## PROBLEM DESCRIPTION
Nothing in the listing may be skipped; repeat it all exactly.

## RECORDS FOR THIS TASK

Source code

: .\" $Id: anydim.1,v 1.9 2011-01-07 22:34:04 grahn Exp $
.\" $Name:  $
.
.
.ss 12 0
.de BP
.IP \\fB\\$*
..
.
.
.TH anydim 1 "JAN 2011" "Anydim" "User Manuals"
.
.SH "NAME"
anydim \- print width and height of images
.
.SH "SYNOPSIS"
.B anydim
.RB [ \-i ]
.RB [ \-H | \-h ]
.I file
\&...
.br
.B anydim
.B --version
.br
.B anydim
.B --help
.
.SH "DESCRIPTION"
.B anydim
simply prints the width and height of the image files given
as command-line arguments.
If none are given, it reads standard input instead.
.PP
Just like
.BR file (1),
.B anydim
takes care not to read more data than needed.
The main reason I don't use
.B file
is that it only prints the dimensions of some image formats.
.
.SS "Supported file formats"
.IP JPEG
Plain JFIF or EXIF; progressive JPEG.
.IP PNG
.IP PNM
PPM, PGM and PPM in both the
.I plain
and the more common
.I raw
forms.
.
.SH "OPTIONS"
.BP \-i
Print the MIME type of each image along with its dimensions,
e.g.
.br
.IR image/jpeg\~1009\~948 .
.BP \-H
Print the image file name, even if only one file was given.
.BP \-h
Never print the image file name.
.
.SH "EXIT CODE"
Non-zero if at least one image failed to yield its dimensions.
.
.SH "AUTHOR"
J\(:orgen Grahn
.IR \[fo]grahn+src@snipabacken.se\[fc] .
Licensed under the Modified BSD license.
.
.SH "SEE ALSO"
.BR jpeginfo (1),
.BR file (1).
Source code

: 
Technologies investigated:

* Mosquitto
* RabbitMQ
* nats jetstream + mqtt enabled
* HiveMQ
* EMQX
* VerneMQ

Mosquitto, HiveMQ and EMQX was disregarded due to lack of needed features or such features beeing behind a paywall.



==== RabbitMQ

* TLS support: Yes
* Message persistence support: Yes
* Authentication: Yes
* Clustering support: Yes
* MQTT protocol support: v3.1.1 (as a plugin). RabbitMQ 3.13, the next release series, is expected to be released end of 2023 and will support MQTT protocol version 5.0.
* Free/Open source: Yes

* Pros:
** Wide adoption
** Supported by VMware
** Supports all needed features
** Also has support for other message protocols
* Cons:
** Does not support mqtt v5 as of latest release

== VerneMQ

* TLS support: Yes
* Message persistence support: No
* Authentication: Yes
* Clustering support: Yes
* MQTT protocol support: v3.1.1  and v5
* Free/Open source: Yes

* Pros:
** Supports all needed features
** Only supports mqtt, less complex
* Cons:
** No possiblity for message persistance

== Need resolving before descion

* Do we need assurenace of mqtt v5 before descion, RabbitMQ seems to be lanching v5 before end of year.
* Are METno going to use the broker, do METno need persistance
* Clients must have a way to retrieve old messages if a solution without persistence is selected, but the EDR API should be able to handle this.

## TASK SOLUTION
Source code

: .\" $Id: anydim.1,v 1.9 2011-01-07 22:34:04 grahn Exp $
.\" $Name:  $
.
.
.ss 12 0
.de BP
.IP \\fB\\$*
..
.
.
.TH anydim 1 "JAN 2011" "Anydim" "User Manuals"
.
.SH "NAME"
anydim \- print width and height of images
.
.SH "SYNOPSIS"
.B anydim
.RB [ \-i ]
.RB [ \-H | \-h ]
.I file
\&...
.br
.B anydim
.B --version
.br
.B anydim
.B --help
.
.SH "DESCRIPTION"
.B anydim
simply prints the width and height of the image files given
as command-line arguments.
If none are given, it reads standard input instead.
.PP
Just like
.BR file (1),
.B anydim
takes care not to read more data than needed.
The main reason I don't use
.B file
is that it only prints the dimensions of some image formats.
.
.SS "Supported file formats"
.IP JPEG
Plain JFIF or EXIF; progressive JPEG.
.IP PNG
.IP PNM
PPM, PGM and PPM in both the
.I plain
and the more common
.I raw
forms.
.
.SH "OPTIONS"
.BP \-i
Print the MIME type of each image along with its dimensions,
e.g.
.br
.IR image/jpeg\~1009\~948 .
.BP \-H
Print the image file name, even if only one file was given.
.BP \-h
Never print the image file name.
.
.SH "EXIT CODE"
Non-zero if at least one image failed to yield its dimensions.
.
.SH "AUTHOR"
J\(:orgen Grahn
.IR \[fo]grahn+src@snipabacken.se\[fc] .
Licensed under the Modified BSD license.
.
.SH "SEE ALSO"
.BR jpeginfo (1),
.BR file (1).
Source code

: 
Technologies investigated:

* Mosquitto
* RabbitMQ
* nats jetstream + mqtt enabled
* HiveMQ
* EMQX
* VerneMQ

Mosquitto, HiveMQ and EMQX was disregarded due to lack of needed features or such features beeing behind a paywall.



==== RabbitMQ

* TLS support: Yes
* Message persistence support: Yes
* Authentication: Yes
* Clustering support: Yes
* MQTT protocol support: v3.1.1 (as a plugin). RabbitMQ 3.13, the next release series, is expected to be released end of 2023 and will support MQTT protocol version 5.0.
* Free/Open source: Yes

* Pros:
** Wide adoption
** Supported by VMware
** Supports all needed features
** Also has support for other message protocols
* Cons:
** Does not support mqtt v5 as of latest release

== VerneMQ

* TLS support: Yes
* Message persistence support: No
* Authentication: Yes
* Clustering support: Yes
* MQTT protocol support: v3.1.1  and v5
* Free/Open source: Yes

* Pros:
** Supports all needed features
** Only supports mqtt, less complex
* Cons:
** No possiblity for message persistance

== Need resolving before descion

* Do we need assurenace of mqtt v5 before descion, RabbitMQ seems to be lanching v5 before end of year.
* Are METno going to use the broker, do METno need persistance
* Clients must have a way to retrieve old messages if a solution without persistence is selected, but the EDR API should be able to handle this.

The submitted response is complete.